Indeed, what December 2020 and now have in common is that Being Sick Sucks. Oh, fortunately it's not another raging pandemic that's keeping us home this year. It's just the uncertainty around Hawk's recovery from foot surgery a few months ago. And it's just as well we didn't try to plan anything around that as she suffered a major setback a few days ago that left her unable even to walk inside the house for a few days.

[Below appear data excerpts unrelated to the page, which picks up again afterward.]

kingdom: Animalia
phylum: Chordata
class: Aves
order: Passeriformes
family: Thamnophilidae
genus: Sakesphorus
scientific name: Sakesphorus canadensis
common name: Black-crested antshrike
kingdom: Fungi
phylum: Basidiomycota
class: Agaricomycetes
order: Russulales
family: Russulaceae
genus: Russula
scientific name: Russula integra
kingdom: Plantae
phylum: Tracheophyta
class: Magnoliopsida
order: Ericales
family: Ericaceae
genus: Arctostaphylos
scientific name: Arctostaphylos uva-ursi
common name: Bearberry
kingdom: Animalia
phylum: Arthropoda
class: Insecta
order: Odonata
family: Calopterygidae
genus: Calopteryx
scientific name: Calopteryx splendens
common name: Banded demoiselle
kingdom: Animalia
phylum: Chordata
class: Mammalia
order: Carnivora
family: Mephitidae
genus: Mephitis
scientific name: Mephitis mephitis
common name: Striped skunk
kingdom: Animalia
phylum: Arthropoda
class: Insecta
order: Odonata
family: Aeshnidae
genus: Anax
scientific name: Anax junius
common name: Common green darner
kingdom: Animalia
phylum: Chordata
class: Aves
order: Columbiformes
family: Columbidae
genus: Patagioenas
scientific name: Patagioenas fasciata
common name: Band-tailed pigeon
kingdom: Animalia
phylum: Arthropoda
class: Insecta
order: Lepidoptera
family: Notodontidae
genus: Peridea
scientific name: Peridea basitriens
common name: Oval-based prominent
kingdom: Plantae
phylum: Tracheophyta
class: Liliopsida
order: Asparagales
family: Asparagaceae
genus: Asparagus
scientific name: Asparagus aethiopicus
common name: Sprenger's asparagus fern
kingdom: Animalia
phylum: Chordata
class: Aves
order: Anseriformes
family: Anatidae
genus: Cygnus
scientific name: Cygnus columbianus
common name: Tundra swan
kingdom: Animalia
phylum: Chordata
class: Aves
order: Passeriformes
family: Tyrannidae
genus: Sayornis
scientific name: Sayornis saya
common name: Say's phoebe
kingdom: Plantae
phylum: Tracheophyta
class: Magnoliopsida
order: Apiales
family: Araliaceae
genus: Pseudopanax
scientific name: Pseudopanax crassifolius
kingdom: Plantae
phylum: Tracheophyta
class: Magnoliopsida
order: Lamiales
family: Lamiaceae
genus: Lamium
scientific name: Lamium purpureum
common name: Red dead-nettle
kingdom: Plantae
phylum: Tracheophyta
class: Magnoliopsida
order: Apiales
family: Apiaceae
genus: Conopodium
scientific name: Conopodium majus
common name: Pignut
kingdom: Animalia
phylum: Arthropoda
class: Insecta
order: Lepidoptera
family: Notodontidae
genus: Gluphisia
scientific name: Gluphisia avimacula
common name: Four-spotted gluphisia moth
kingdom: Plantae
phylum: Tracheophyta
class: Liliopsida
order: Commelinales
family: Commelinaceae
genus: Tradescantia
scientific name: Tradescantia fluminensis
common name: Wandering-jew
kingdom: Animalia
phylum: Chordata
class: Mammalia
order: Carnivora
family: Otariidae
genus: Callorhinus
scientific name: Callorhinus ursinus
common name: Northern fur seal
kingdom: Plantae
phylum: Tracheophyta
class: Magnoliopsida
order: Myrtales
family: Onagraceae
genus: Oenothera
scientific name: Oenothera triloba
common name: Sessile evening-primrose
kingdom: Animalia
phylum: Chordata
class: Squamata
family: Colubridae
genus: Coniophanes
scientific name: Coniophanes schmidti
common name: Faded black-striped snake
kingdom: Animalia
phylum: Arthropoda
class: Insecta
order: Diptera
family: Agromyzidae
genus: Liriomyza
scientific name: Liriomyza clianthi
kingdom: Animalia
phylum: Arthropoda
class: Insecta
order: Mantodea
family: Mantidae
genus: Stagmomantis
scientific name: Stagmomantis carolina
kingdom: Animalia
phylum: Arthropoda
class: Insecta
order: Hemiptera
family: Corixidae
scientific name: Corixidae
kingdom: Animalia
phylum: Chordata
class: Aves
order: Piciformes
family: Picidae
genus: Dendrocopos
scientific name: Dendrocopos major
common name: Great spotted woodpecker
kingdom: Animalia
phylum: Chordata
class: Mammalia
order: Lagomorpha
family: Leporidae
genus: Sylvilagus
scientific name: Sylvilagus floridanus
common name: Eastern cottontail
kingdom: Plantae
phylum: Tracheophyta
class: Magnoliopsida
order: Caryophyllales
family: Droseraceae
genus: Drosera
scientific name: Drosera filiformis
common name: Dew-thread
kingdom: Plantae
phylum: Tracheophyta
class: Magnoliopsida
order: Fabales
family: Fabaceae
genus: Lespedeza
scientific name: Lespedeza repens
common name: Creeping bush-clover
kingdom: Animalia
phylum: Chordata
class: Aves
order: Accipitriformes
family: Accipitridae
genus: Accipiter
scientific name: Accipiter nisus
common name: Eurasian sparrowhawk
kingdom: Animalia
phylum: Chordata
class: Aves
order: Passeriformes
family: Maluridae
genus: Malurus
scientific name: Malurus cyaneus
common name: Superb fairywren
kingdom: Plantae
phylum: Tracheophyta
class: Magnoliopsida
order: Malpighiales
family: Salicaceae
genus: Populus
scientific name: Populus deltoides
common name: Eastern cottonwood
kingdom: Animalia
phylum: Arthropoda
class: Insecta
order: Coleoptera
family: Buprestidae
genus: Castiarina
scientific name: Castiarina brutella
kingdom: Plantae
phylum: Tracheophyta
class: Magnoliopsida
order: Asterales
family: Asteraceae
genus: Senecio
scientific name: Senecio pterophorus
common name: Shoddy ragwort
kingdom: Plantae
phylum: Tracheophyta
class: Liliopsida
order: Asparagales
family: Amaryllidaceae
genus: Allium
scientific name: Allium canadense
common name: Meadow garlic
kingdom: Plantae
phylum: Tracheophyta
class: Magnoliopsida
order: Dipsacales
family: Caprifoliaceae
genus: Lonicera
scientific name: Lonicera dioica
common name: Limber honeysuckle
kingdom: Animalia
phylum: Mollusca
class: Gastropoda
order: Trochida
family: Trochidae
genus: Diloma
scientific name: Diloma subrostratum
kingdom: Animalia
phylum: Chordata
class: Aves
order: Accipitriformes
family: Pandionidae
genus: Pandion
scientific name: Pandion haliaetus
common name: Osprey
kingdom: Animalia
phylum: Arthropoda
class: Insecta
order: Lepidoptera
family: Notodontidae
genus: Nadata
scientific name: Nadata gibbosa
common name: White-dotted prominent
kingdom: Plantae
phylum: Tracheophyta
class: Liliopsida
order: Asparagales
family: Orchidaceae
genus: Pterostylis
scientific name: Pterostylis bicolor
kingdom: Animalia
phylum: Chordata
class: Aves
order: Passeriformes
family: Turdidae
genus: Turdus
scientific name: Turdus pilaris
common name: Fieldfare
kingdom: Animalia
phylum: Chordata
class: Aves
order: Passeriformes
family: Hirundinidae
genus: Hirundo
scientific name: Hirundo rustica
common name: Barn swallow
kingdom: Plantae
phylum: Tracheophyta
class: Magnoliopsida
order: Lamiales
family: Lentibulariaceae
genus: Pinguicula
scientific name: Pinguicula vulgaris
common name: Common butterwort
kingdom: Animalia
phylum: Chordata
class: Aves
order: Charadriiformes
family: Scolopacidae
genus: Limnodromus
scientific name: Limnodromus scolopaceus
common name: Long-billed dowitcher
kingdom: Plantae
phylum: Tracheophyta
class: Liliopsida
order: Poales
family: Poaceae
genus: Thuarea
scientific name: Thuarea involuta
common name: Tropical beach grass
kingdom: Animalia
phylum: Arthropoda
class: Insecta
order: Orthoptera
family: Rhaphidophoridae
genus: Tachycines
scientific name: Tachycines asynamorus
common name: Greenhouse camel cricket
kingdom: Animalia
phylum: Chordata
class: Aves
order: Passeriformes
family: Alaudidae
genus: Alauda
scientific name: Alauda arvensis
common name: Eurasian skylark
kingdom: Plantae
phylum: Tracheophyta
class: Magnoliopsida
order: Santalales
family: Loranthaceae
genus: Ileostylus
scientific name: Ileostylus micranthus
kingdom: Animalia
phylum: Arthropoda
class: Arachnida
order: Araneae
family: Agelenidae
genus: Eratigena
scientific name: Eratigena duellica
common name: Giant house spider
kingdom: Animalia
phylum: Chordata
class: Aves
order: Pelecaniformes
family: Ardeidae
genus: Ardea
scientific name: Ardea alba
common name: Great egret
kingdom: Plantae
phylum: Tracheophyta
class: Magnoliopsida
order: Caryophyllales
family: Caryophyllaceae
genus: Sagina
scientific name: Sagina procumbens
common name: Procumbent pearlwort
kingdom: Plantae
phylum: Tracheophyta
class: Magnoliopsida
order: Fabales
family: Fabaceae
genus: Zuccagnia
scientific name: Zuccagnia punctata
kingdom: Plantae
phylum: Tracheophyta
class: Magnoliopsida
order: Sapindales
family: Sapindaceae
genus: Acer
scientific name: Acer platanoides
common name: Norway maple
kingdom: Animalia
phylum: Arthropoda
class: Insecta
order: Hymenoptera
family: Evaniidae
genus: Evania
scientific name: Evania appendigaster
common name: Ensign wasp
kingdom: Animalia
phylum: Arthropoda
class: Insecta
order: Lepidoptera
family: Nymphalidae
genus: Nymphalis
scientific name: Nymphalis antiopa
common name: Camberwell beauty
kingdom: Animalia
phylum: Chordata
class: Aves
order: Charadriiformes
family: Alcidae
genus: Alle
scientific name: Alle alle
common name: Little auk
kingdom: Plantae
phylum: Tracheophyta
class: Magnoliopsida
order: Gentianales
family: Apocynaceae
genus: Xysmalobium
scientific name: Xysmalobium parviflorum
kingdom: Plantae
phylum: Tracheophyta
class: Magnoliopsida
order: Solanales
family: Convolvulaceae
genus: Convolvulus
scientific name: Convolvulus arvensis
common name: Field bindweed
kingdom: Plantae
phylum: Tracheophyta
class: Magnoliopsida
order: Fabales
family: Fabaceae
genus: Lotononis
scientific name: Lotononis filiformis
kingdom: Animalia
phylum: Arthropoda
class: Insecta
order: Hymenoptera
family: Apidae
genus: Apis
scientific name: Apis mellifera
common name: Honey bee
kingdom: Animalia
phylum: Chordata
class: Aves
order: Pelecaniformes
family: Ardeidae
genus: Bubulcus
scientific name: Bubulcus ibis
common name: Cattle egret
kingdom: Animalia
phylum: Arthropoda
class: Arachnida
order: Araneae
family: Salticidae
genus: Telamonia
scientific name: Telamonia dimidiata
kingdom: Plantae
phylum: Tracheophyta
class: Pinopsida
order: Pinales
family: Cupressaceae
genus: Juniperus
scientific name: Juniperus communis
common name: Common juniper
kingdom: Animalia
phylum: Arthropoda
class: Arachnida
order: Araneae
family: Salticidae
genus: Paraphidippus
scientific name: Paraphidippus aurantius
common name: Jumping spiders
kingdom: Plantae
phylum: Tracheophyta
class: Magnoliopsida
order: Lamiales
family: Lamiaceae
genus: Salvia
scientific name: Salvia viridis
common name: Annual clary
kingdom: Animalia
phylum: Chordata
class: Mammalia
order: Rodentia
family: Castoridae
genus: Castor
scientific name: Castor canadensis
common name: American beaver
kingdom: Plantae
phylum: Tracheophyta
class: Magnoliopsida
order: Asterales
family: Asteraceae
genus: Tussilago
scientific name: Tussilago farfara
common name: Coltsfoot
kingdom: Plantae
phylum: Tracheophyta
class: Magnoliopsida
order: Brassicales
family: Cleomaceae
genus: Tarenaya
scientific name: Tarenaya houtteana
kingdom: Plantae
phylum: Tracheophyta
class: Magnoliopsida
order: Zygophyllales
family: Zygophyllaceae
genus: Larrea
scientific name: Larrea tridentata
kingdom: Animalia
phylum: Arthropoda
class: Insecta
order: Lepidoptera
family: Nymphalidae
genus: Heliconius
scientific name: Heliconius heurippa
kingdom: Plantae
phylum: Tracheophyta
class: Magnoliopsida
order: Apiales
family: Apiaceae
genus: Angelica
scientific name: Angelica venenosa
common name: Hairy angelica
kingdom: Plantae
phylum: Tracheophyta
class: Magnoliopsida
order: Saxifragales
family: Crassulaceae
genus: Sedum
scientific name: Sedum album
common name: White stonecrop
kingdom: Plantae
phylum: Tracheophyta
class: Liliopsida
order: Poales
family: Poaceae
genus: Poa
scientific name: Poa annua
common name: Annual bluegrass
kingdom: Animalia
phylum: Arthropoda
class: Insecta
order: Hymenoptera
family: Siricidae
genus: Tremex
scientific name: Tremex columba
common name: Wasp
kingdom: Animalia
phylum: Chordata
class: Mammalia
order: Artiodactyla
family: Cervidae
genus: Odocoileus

canyonwalker: Cheers! (wine tasting)
Yesterday, Christmas Eve, Hawk had another followup with her podiatrist. It's been now 10 weeks since her surgery and three weeks since her last followup. Christmas Eve may seem like a strange time to see the doctor for a followup. Indeed, the schedule on the wall showed half the doctors in the department out on leave. But we don't celebrate Christmas (we're not religious) and after her week 7 followup showed things progressing but not as fast as expected (stuff went sideways in weeks 2-4 due to a bad substitute doctor) Hawk was keen to get her next checkup on schedule and not let it slip out as much as two weeks due to holidays. Oh, and things went sideways again last weekend, so Hawk was eager to see a trusted specialist to get her diagnosis of the situation.

Long story short, it was good news yesterday. Call it the Christmas present we were hoping for on the 24th. 🤣 The bones in the toe are fusing correctly, and Hawk can now walk in a regular shoe. She's on track for being able to get the next operation in a month. The sideways stuff that happened over the weekend is still sideways, but the doc says it will resolve itself within 2 weeks with educated self care.

One way we celebrated good news after past checkups is by going out to eat. Even if only to Denny's. With the 24th being Christmas Eve there was an additional tradition to follow....

Celebrating Christmas Eve the Traditional Jewish Way... at a Chinese Restaurant! (Dec 2025)

Chinese food!

Hawk grew up in a Jewish family, and at least among American Jews, going out to eat for Chinese food on Christmas Eve is a tradition.

We tried a new-to-us Chinese restaurant in Sunnyvale, Epic Dumpling. The menu is huge, and despite the restaurant's humble appearance the food arrives with beautiful visual presentation. But some of the flavors were not to my taste. For example, the filling in the steamed pork buns was candy-sweet. And a beef dish I ordered came full of cucumbers, which weren't listed as an ingredient in the description. I hate cucumbers. Given how hard it was dealing with language barriers just to order our food I decided it wasn't worth the effort trying to send the food back to have it remade.